Тиллоттама наотрез отказалась. Трейзиш равнодушно пожал плечами:
– Я думал, что ты составишь нам приятную компанию. Иди!
Тиллоттама поклонилась и на пороге опять посмотрела на художника глубоким и тревожным взглядом.
– Даярам, эти люди – они совсем другие, чем мы, чем вы. Не доверяйте ему!
Тиллоттама встряхнула голубыми цыганскими серьгами-кольцами и исчезла за дверью.
– Как вы ее находите? – спросил американопортугалец, отвергнув услуги боя и сам разливая чай.
– Вы считаете нужным спрашивать?
– Я не имею в виду ее женских качеств, – сухо сказал Трейзиш, – об этом я могу судить сам. Годится ли она на роль девадаси, как по-вашему?
– Во всей Индии не найдете девушки, более подходящей, – искренне ответил художник. – Она воплощение читрини – женщины-блеска, самой прекрасной в физическом смысле из тех четырех категорий, на какие делит женщин наша древняя литература. Насколько я понимаю, именно читрини больше всего подходят для кино. Недаром она всегда считалась подругой художников и музыкантов.

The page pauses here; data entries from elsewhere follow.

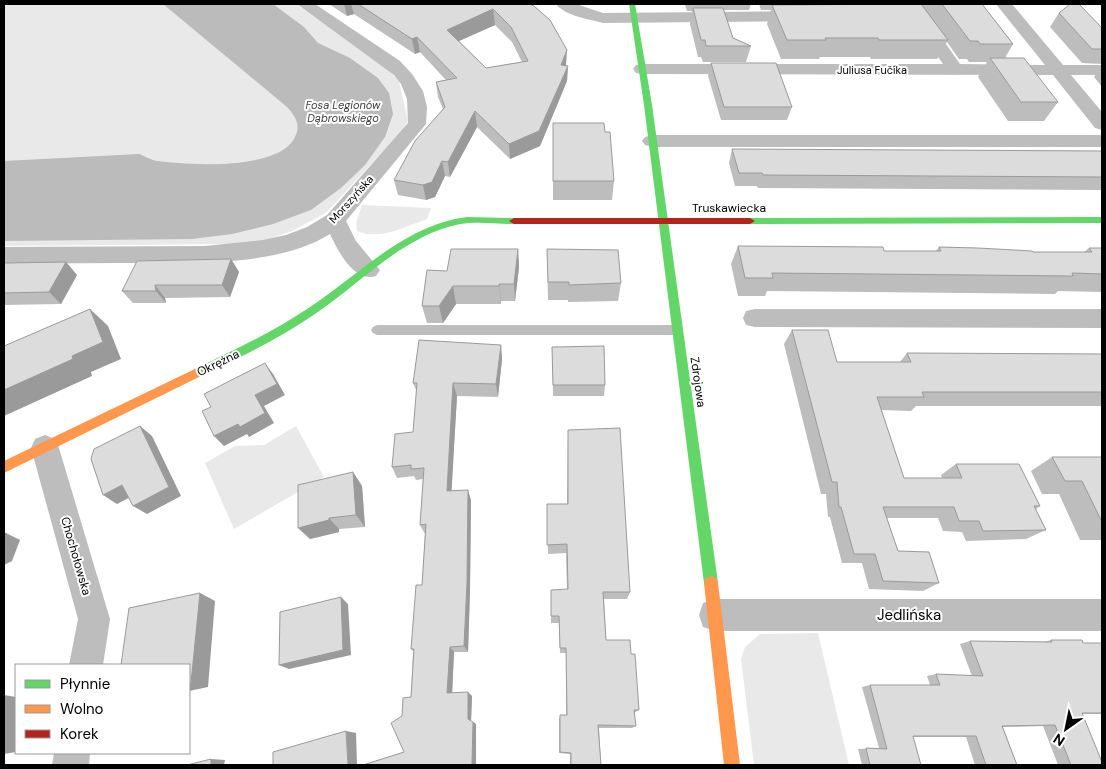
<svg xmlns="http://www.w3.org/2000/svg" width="1106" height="769" font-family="'DM Sans',sans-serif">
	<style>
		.green { fill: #e9e9e9 }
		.water { fill: #bbb }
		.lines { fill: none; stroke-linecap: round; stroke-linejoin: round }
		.lane { fill: #bdbdbd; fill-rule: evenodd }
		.street { fill: #bdbdbd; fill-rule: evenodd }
		.fast { fill: #63d668; fill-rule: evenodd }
		.slow { fill: #ff974d; fill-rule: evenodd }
		.jam { fill: #b3261e; fill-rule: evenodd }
		.wall { fill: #bdbdbd; fill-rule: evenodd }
		.shaded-wall { fill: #9a9a9a }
		.building { fill: #dcdcdc; stroke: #9a9a9a; fill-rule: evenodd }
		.labels { text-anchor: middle; stroke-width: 4; stroke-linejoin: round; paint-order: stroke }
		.far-street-label { font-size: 11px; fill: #000; stroke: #fff }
		.far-water-label { font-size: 11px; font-style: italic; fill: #3f3f3f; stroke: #fff }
		.street-label { font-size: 12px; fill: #000; stroke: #fff }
		.near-street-label { font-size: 15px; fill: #000; stroke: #fff }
	</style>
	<rect width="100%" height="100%" fill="#fff"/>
	<g class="green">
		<path d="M 4,4 L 296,4 L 383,64 L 399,81 L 408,121 L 402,131 L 326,213 L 292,231 L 266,240 L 241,244 L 4,246 Z"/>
		<path d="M 362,205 L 431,208 L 427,219 C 406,226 379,241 357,231 L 356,223 Z"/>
		<path d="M 296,426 L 324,477 L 234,529 L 205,463 L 235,446 L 264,445 Z"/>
		<path d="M 818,633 L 849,765 L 754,765 L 741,659 L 745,647 L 760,634 Z"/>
	</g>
	<path class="water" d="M 163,4 L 273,4 L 304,27 L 318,43 L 350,58 L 378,78 L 389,93 L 393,114 L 385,137 L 365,165 L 341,188 L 311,210 L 273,224 L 232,234 L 192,239 L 4,241 L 4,161 L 139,154 C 144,156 151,160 157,161 C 188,165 279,171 295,137 C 301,125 296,117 287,107 Z"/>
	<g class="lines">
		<path class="lane" d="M 377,325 L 677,325 L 681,327 L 683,330 L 681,333 L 677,335 L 377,335 L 373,333 L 371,330 L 373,327 Z"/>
		<g class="street">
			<path d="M 297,4 L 315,4 L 400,61 L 412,74 L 423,91 L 427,107 L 426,124 L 346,221 L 356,241 L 380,270 L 376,276 C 354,283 338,251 330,234 C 276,268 183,263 121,263 C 82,263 43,264 4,263 L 4,247 L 205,246 L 263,240 L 286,235 L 307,227 L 327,215 L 408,123 L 407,99 L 401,84 L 394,75 Z"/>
			<path d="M 556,4 L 576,4 L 603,13 L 805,11 L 811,13 L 813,16 L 811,19 L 805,21 L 603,23 C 589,19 565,16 556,4 Z"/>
			<path d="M 902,4 L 918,4 L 960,64 L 1045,65 L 996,4 L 1012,4 L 1063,65 L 1102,65 L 1102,75 L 1071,75 L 1102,112 L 1102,130 L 1095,128 L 1053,75 L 642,74 L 636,73 L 633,69 L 636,65 L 642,64 L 943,64 Z"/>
			<path d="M 652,135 L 1102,135 L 1102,147 L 652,147 L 645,145 L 642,141 L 645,137 Z"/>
			<path d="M 755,309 L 1102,309 L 1102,328 L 755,327 L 746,325 L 743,318 L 746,311 Z"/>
			<path d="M 45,435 L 55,439 L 59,448 L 110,619 L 103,665 L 69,665 L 78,619 L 31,448 L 35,439 Z"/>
			<path d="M 715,599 L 1102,599 L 1102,631 L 715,631 L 703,627 L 699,615 L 703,603 Z"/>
			<path d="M 54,753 L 90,753 L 89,765 L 52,765 Z"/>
		</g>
		<g class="fast">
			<path d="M 629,4 L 635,4 L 652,105 L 718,583 L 716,588 L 711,590 L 706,588 L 704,583 L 644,105 Z"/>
			<path d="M 467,217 L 514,218 L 519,221 L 514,224 C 496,224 478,221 460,224 C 404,235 361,283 315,314 C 279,339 240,357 201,376 L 193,376 L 191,373 L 193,370 C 232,351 271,333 307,309 C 358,276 404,225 467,217 Z"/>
			<path d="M 1102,217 L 1102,223 L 750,224 L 745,221 L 750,218 Z"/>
		</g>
		<g class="slow">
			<path d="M 197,368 L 201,370 L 203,373 L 201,376 L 4,473 L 4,461 Z"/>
			<path d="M 711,576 L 716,578 L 718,583 L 740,765 L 724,765 L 704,583 L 706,578 Z"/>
		</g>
		<path class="jam" d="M 514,218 L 750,218 L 755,221 L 750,224 L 514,224 L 509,221 Z"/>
	</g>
	<g class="wall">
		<path d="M 329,4 L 530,4 L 566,65 L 568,66 L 567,81 L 540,146 L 510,159 L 477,127 L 450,177 L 445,176 L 435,197 L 426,200 L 398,195 L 394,180 L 443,109 L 438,97 L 436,82 L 446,80 L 420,52 L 415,54 L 354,14 L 347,16 ZM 495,25 L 512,42 L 522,62 L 486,68 L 459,41 Z"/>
		<path d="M 685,4 L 751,4 L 749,10 L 724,10 L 733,38 L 751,46 L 746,62 L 703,62 L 701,57 L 698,57 L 690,24 L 692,11 L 687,11 Z"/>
		<path d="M 759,4 L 982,4 L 1013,44 L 1005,58 L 1058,102 L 1044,121 L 1008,121 L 978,77 L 987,62 L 969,62 L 967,59 L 959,59 L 947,42 L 937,59 L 871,59 L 870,57 L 820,57 L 819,59 L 781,59 L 767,24 L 771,10 L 761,10 Z"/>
		<path d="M 1059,13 L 1102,28 L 1102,64 L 1082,63 L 1050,27 Z"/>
		<path d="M 711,63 L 792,107 L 787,120 L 721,120 L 708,76 Z"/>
		<path d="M 1102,66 L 1102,87 L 1094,77 Z"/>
		<path d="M 553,123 L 605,132 L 614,181 L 612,200 L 553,200 Z"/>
		<path d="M 732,149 L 1102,151 L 1102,190 L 758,188 L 757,186 L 735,186 L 729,163 Z"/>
		<path d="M 738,246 L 884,251 L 936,251 L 939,247 L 1033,252 L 1084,252 L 1089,248 L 1102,248 L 1102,292 L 1058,291 L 1055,294 L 767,291 L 765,296 L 738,296 L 731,264 Z"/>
		<path d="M 518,249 L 519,267 L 515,301 L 501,301 L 501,304 L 456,304 L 443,323 L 427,323 L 422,306 L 447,271 Z"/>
		<path d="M 547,249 L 621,283 L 618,301 L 568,302 L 568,300 L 548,300 Z"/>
		<path d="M 231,259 L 239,272 L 230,297 L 165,298 L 166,303 L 133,303 L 122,291 Z"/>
		<path d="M 66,262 L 77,275 L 61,304 L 4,305 L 4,263 Z"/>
		<path d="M 792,330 L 837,362 L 900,362 L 907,353 L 1102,354 L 1102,406 L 916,406 L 911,411 L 881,410 L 904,478 L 942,478 L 941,475 L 956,464 L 1040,506 L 1036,509 L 1046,530 L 1026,539 L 966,541 L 962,532 L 943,531 L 938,518 L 887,518 L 898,551 L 939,583 L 923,591 L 869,589 L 862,563 L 842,563 L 830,517 L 828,517 L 826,494 L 821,494 L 784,344 Z"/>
		<path d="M 501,345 L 502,359 L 498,397 L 457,396 L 451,491 L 471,500 L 470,590 L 468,652 L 454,652 L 452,693 L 472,696 L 471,721 L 476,724 L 476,765 L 363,765 L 404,752 L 402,716 L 411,697 L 413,651 L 411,649 L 422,585 L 425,534 L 420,525 L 423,479 L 416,480 L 414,476 L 397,478 L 392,467 L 413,432 L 417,392 L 413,383 Z"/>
		<path d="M 552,347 L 605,385 L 604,396 L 553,396 Z"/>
		<path d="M 568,430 L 630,592 L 627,599 L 604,599 L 606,640 L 631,654 L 639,710 L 634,713 L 636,726 L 632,728 L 599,728 L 601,765 L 570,765 L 570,754 L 559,753 L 559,718 L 566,715 L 566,653 L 560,653 L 559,623 L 551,623 L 551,590 L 567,590 L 566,553 L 548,554 L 547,504 L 567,504 Z"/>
		<path d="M 1052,457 L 1102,457 L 1102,540 L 1080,540 L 1059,494 L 1042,494 L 1031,471 Z"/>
		<path d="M 353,472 L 362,486 L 365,527 L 339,529 L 339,532 L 310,539 Z"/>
		<path d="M 1051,640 L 1083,643 L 1102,643 L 1102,714 L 1082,714 L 1102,765 L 1058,765 L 1043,726 L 1003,727 L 1017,765 L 975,765 L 966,737 L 913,737 L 921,765 L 862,765 L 858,749 L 879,748 L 862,687 L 870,685 L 930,685 L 927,676 L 936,674 L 972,676 L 960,644 L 970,641 L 1044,642 Z"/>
	</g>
	<g class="shaded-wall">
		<path d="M 344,4 L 351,4 L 354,14 L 347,16 Z"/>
		<path d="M 493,9 L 495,25 L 450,45 L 447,30 Z"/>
		<path d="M 417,37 L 420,52 L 415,54 L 412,39 Z"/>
		<path d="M 567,50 L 566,66 L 561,65 Z"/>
		<path d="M 568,66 L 567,81 L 540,146 L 510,159 L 509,144 Z"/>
		<path d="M 475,111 L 477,127 L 450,177 L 448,162 Z"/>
		<path d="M 442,161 L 445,176 L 435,197 L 426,200 L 423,185 Z"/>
		<path d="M 518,249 L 519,267 L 515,301 L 514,284 Z"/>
		<path d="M 231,259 L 239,272 L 230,297 L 222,285 Z"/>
		<path d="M 66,262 L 77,275 L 61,304 L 49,292 Z"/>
		<path d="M 499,284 L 501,301 L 501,304 L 499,286 Z"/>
		<path d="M 155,285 L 165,298 L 166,303 L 156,291 Z"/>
		<path d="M 453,286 L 456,304 L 443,323 L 439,306 Z"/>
		<path d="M 90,309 L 108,326 L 121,359 L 91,372 L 92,376 L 4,416 L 4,390 Z"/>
		<path d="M 501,345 L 502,359 L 498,397 L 496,384 Z"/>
		<path d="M 265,363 L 273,374 L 285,395 L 264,406 L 274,423 L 249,437 L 247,434 L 224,446 L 214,436 L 255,395 Z"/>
		<path d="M 453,383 L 457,396 L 451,501 L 447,491 Z"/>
		<path d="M 140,426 L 152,436 L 181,496 L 147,514 L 133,506 Z"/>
		<path d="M 353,472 L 362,486 L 365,527 L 356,515 Z"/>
		<path d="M 122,485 L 136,494 L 117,504 L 103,495 Z"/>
		<path d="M 468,490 L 471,500 L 470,590 L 468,652 L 464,646 Z"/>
		<path d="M 329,518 L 339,529 L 339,532 L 310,539 L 298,528 Z"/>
		<path d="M 4,532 L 20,540 L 12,561 L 4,565 Z"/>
		<path d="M 200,593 L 215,601 L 208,687 L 189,691 L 189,683 Z"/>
		<path d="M 341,597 L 348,604 L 351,655 L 289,669 L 279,665 Z"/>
		<path d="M 450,647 L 454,652 L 452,697 L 447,693 Z"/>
		<path d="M 468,692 L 472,696 L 471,721 L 468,719 Z"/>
		<path d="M 4,695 L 16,697 L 16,752 L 4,754 Z"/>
		<path d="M 473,722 L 476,724 L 476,765 L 472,765 Z"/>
		<path d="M 346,731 L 356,733 L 357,765 L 348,765 Z"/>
		<path d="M 211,759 L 225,760 L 224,765 L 211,765 Z"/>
	</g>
	<g class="building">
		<path d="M 358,4 L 530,4 L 534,6 L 550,20 L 567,50 L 561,65 L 568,66 L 539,131 L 509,144 L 475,111 L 448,162 L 442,161 L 432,182 L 423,185 L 394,180 L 415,141 L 445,107 L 436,82 L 457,78 L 417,37 L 412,39 ZM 493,9 L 511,27 L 528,61 L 486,68 L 447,30 Z"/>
		<path d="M 921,4 L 948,40 L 879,40 L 878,38 L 825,38 L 826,40 L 787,40 L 772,5 Z"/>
		<path d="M 942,4 L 982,4 L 1013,44 L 980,44 L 978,41 L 970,41 Z"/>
		<path d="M 1070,4 L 1079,4 L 1102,28 L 1102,49 L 1092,49 L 1059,13 Z"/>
		<path d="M 693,8 L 723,8 L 733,38 L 751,46 L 706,46 L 705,40 L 701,40 Z"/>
		<path d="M 990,58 L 1024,58 L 1058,102 L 1021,102 Z"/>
		<path d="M 711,63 L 776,63 L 792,107 L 724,107 Z"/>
		<path d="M 553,123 L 604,123 L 605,132 L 610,132 L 614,181 L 553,181 Z"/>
		<path d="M 732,149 L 1102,151 L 1102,177 L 763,175 L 762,173 L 739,173 Z"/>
		<path d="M 738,246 L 883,247 L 884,251 L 941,251 L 939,247 L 978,248 L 1032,251 L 1033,252 L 1092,252 L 1089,248 L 1102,248 L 1102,274 L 1072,273 L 1073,276 L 772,273 L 773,278 L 745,278 Z"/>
		<path d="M 451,249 L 518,249 L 514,284 L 499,284 L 499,286 L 453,286 L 439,306 L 422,306 L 427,270 L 447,271 Z"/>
		<path d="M 547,249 L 618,250 L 621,283 L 569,285 L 569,282 L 548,282 Z"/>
		<path d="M 231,259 L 222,285 L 155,285 L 156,291 L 122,291 L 137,261 Z"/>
		<path d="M 66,262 L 49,292 L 4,293 L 4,263 Z"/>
		<path d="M 90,309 L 103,342 L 72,356 L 73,359 L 4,390 L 4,346 Z"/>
		<path d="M 792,330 L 828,330 L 837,362 L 911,362 L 907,353 L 1102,354 L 1102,392 L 922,392 L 924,397 L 877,397 L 904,478 L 962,478 L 956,464 L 1019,464 L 1040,506 L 1034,506 L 1046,530 L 983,531 L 979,521 L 959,521 L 954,507 L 883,507 L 898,551 L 929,552 L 939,583 L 883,581 L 875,554 L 854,554 L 841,507 L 839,507 L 837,482 L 832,482 Z"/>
		<path d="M 419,340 L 501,345 L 496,384 L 453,383 L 447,491 L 468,490 L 467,583 L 464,646 L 450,647 L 447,693 L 468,692 L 468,719 L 473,722 L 472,765 L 363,765 L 404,752 L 391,723 L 402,716 L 403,698 L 411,697 L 414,649 L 411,649 L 416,585 L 422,585 L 426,524 L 420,525 L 424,468 L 411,469 L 411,465 L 392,467 L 395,434 L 413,432 L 417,383 L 413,383 Z"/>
		<path d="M 604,346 L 605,385 L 553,385 L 552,347 Z"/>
		<path d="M 265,363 L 277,384 L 255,395 L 265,413 L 240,427 L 238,424 L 214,436 L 202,411 L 211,407 L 204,394 Z"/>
		<path d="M 140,426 L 169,487 L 133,506 L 122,485 L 103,495 L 91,459 L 94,449 Z"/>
		<path d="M 620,428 L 630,592 L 603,592 L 606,640 L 630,640 L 631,654 L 635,654 L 639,710 L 634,710 L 636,726 L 598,725 L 601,765 L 571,765 L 571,753 L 560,752 L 560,715 L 567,715 L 566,648 L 560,648 L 559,616 L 551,616 L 551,590 L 568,589 L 567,544 L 547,545 L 547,504 L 568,504 L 568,430 Z"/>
		<path d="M 1052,457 L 1102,457 L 1102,522 L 1082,481 L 1065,481 Z"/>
		<path d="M 353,472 L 356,515 L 329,518 L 329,520 L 298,528 L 298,485 Z"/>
		<path d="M 200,593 L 191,683 L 189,683 L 189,665 L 121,665 L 129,608 Z"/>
		<path d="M 341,597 L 343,650 L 279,665 L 280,612 Z"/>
		<path d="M 1051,640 L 1082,640 L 1083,643 L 1102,643 L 1102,713 L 1082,713 L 1102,762 L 1102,765 L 1071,765 L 1055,725 L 1002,726 L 1017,765 L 986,765 L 976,736 L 913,736 L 921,765 L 870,765 L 866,748 L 887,749 L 870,685 L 940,685 L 936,674 L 983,676 L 970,641 L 1052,642 Z"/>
		<path d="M 346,731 L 348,765 L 273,765 L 273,752 Z"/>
		<path d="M 211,759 L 211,765 L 187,765 Z"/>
	</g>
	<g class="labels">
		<g class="far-street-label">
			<text x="872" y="74">Juliusa Fučíka</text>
			<text transform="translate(351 199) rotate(-48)" y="4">Morszyńska</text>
		</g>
		<g class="far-water-label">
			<text x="343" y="109">Fosa Legionów<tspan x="343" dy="13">Dąbrowskiego</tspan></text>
		</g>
		<g class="street-label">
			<text x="729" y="212">Truskawiecka</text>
			<text transform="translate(218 363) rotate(-26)" y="4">Okrężna</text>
			<text transform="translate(698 382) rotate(82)" y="4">Zdrojowa</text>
			<text transform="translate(76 556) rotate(74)" y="4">Chochołowska</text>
		</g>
		<g class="near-street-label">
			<text x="909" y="620">Jedlińska</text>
		</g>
	</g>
	<rect width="1106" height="769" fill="none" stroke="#000000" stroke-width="10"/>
	<rect x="15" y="664" width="175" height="90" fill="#ffffff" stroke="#999999"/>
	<rect x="25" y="680" width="25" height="8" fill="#63d668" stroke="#999999"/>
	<text x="60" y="689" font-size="15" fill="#000000">Płynnie</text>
	<rect x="25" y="705" width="25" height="8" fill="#ff974d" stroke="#999999"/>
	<text x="60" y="714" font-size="15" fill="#000000">Wolno</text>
	<rect x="25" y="730" width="25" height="8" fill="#b3261e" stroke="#999999"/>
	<text x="60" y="739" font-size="15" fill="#000000">Korek</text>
	<g transform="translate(1066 729) rotate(213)" stroke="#ffffff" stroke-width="4" paint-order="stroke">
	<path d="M0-4L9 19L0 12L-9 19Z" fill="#000000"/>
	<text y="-8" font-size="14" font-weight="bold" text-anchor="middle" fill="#000000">N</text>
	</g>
</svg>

Трейзиш удовлетворенно хмыкнул:
– Вот видите! Правда, она обошлась мне недешево, в цену хорошей яхты. Едва я ее увидел в ночном клубе, как понял, что эта девушка – редкостный клад… Вы позволите, я к чаю добавлю себе двойного. – Трейзиш придвинул широкую рюмку. – Я знаком с вашими поговорками и преданиями, – продолжал Трейзиш, – например, шесть обязанностей жены: в работе – слуга, в разговоре – мудрец, в красоте – Лакшми, в стойкости – как Земля, в заботе – мать, в постели – блудница.
– Что вы этим хотите сказать? – прервал его Даярам.
– Ничего, если вы не поняли, что я воспевал качества, знакомые мне в индийской женщине.
– И какое же из них вы находите самым важным?